Steffen said he wouldn’t be a Fulbright Specialist if it weren’t for the help of Bill Hunter, director of fellowship advising and UN programs, who “pestered” him to apply for the award.

Part of Hunter’s job is to identify and recruit students and faculty to apply for nationally competitive scholarships and fellowships. Hunter helps review individuals’ applications and offers comments and suggestions to help strengthen the application. Four students won these prestigious awards last year, and 10 are applying this year. All 13 faculty members who applied to Fulbright through Hunter’s office have won.

Hunter said applying to Fulbright hasn’t always been part of Lehigh’s culture, but he hopes that once faculty see their peers winning, they will be encouraged to apply as well.

Dr. Israel Wachs, professor of chemical and biomolecular engineering, was awarded his second Fulbright Faculty Research award in January of this year to do research in Israel. His first Fulbright award was in 2005, when he taught a short course at several universities in Argentina.

[Stored data entries]

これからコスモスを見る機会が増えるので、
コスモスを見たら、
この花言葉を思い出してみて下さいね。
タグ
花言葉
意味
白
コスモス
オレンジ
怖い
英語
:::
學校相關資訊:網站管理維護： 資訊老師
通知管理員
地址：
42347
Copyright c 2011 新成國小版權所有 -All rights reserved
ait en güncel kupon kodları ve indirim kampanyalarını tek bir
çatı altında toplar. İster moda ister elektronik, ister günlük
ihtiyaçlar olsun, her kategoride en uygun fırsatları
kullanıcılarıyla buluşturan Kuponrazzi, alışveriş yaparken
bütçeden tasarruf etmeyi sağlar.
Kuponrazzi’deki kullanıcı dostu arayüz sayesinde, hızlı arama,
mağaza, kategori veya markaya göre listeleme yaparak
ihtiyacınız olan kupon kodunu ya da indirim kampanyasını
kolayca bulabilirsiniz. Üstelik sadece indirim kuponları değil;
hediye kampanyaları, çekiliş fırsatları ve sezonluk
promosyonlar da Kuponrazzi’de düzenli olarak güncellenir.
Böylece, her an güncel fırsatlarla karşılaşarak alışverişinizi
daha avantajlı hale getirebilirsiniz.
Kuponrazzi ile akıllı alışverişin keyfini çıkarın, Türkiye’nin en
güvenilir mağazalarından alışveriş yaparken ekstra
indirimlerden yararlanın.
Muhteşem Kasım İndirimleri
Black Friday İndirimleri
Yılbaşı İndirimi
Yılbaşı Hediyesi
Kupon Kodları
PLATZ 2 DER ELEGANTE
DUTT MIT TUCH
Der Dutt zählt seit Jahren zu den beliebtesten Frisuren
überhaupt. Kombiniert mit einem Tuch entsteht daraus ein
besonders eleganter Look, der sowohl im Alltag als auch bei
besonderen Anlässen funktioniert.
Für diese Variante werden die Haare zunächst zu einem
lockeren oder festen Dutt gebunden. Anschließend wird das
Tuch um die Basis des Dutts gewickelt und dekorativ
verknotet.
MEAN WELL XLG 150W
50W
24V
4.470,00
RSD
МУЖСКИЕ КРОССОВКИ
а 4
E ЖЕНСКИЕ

▶ Instruction:
How might the excerpt about Lehigh faculty and students winning Fulbright awards carry on past its final sentence? Continue it from that point.

▶ Result for this task:
With his latest award, Wachs will teach a course on characterization of catalytic materials in Israel. Unlike Steffen’s Specialist award, which is for short-term visits, Wachs will travel to Israel for six months, four of which are funded by Fulbright. He will cover the extra two months of expenses himself. Wachs’ primary goal is to share knowledge with his colleagues in Israel and do research together, and he hopes to develop a relationship between Lehigh and the Israel Institute of Technology and bring high quality students to the United States.

“Each country has different resources and different approaches. It’s a different way of looking at things than our American perspective,” Wachs said. “Any place you go you get exposed to the culture. I look forward to letting that seep in and getting a perspective on the situation there (in Israel) on the ground.”